(Bloomberg) -- South African policy makers will only respond to changes in the exchange rate if they cause inflation to accelerate, central bank Governor Lesetja Kganyago said.
“Our approach in South Africa has been and continues to be that we do not react to the first-round effect of depreciation or appreciation of the currency,” he said at a forum in Washington on Wednesday. “We will only act to the extent that we think the depreciation of the currency would lead to a rise in inflation.”
Kganyago spoke before semi-annual meetings of the International Monetary Fund and World Bank, where finance ministers and policy makers will gather to discuss potential threats to global economic expansion. He noted that rising interest rates in developed nations may prompt capital to flee emerging markets and cause their currencies to weaken. Currency depreciation can fuel inflation by raising the price of imports.

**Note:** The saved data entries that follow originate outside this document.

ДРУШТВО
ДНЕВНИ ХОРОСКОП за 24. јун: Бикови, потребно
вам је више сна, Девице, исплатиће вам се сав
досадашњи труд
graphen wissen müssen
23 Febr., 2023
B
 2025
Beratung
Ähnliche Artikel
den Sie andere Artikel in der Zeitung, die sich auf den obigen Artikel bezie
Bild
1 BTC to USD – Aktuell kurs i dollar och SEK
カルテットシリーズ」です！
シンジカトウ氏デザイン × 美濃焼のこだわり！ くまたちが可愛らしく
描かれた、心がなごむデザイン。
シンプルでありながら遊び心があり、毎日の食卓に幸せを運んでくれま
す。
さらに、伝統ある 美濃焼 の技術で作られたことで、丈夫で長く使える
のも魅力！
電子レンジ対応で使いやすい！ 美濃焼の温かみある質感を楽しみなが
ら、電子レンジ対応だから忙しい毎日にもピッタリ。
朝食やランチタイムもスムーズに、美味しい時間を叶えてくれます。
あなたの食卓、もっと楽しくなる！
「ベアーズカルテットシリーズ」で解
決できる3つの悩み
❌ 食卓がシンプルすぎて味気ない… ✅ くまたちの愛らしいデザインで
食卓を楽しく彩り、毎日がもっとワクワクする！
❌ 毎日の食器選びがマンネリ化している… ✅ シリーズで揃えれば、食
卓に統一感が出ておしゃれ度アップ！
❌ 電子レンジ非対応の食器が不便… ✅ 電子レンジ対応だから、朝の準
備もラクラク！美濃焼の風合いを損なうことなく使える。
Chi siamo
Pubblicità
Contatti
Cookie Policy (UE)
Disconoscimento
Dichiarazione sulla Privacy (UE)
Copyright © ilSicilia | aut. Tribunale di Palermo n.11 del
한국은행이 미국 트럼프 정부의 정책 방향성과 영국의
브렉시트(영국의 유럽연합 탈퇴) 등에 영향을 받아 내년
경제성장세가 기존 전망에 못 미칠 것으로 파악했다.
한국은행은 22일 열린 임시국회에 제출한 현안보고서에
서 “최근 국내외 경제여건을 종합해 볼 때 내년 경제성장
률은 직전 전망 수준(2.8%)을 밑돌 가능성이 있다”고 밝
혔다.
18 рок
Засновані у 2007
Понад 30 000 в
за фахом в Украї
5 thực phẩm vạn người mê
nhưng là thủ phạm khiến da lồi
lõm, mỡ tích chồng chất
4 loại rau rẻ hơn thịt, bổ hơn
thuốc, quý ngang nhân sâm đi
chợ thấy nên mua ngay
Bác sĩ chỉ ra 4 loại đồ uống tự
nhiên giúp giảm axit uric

Africa’s most-industrialized economy has managed to reduce some of its key vulnerabilities such as the size of its current-account deficit as a share of the economy, he said. As a result, the bank has some “breathing space” should risks to the inflation outlook -- such as currency movements or a spike in oil prices -- come to fruition, he said.
South Africa’s inflation rate fell to a seven-year low last month, with prices gaining an annual 3.8 percent, well within the central bank’s target range of 3 percent to 6 percent. The rand has appreciated about 4 percent to the dollar so far this year. It weakened 0.3 percent to 11.9616 by 12:21 p.m. in Johannesburg.